After a few days, the little girl was able to sit up in bed, eat macaroni and cheese, and let her mom brush her hair. Healthcare workers at Children’s Primary marveled at the bounce-back, and one nurse referred to Charlotte as “my little anomaly.”
“When we got there, we did not think we were coming home with our child,” Megan said. “We just did not have hope.” Their best-case scenario involved waiting several months for a liver transplant, but on Sept. 1, a week and a half after Charlotte first went to the emergency room in Nampa, she was discharged from the hospital in Salt Lake City.
Physical, emotional scars linger
While Charlotte was able to come home, the physical and emotional scars are still healing. At first, the toddler would wake up screaming “No, no,” in the middle of the night, Megan said. She also got upset when she saw the signs of where the needles and lines were inserted.
“She had so many holes in her arms and bruises, and she could see them. That was a really big trigger,” Megan said.

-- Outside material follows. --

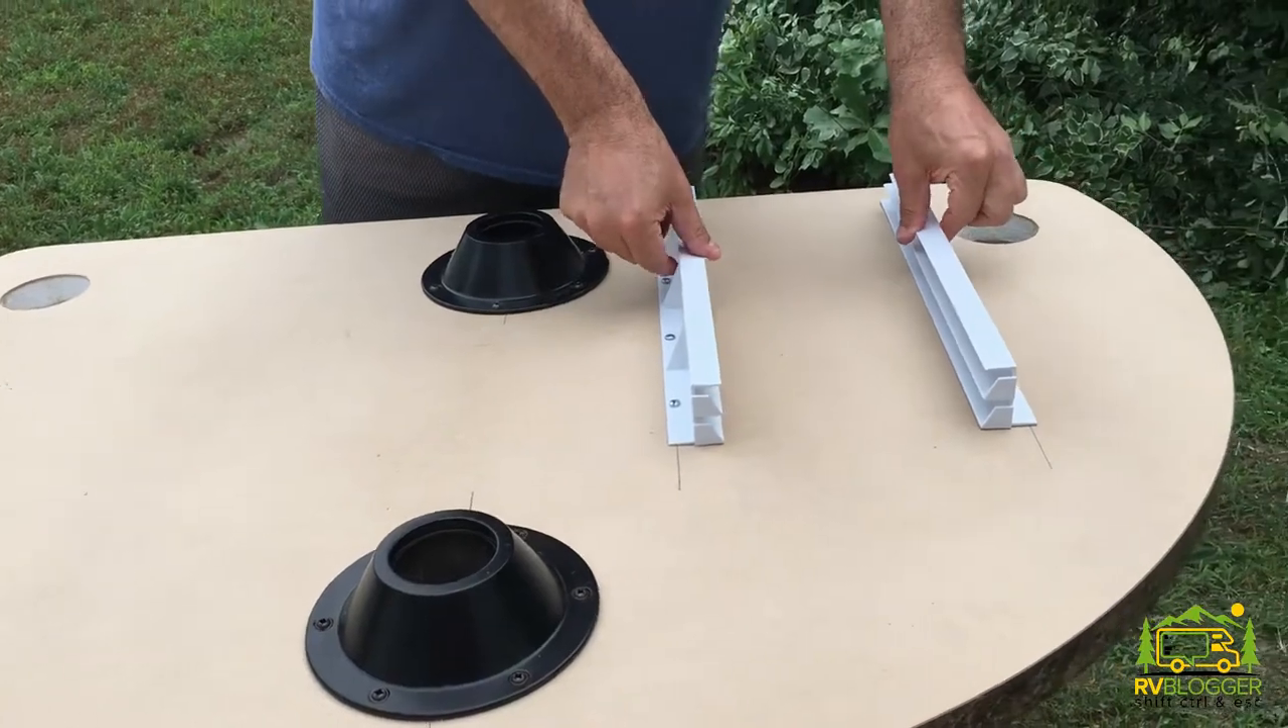The cups are installed that will sit on the poles, so that's what holds the table in place. Our drawer guides are installed so we can slide our drawer in with all of our silverware.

While those spots slowly healed over the last few weeks, Charlotte still doesn’t want her parents to look at her neck, or brush her hair near where the dialysis line was placed. She still wakes up in the middle of the night looking for reassurance.
The episode has had other ripple effects on the family. Because they don’t yet know how Charlotte would handle more COVID exposure, the McCabes decided to homeschool their oldest children this year.
While Megan is starting to recover emotionally, she still avoids social media. The family documented Charlotte’s hospital stay and recovery on Facebook, and while the vast majority of comments were supportive, some people who left replies were COVID skeptics.
“We had people telling us, ‘Well no, your daughter’s liver failure is not from COVID. COVID doesn’t cause that,’” Megan said. “It was so frustrating to hear those comments and see this, because you’re not a doctor.”
There was one bright spot: Charlotte’s story also convinced others to take the virus more seriously.
“We had friends and people we don’t even know reach out to us and say, ‘We got vaccinated after seeing pictures of Charlotte,’” Megan said.
Ultimately, Megan hopes no other family has to go through the same experience.
“It’s such a traumatic experience, watching your child go through that and thinking you’re not going to be coming home with them,” she said.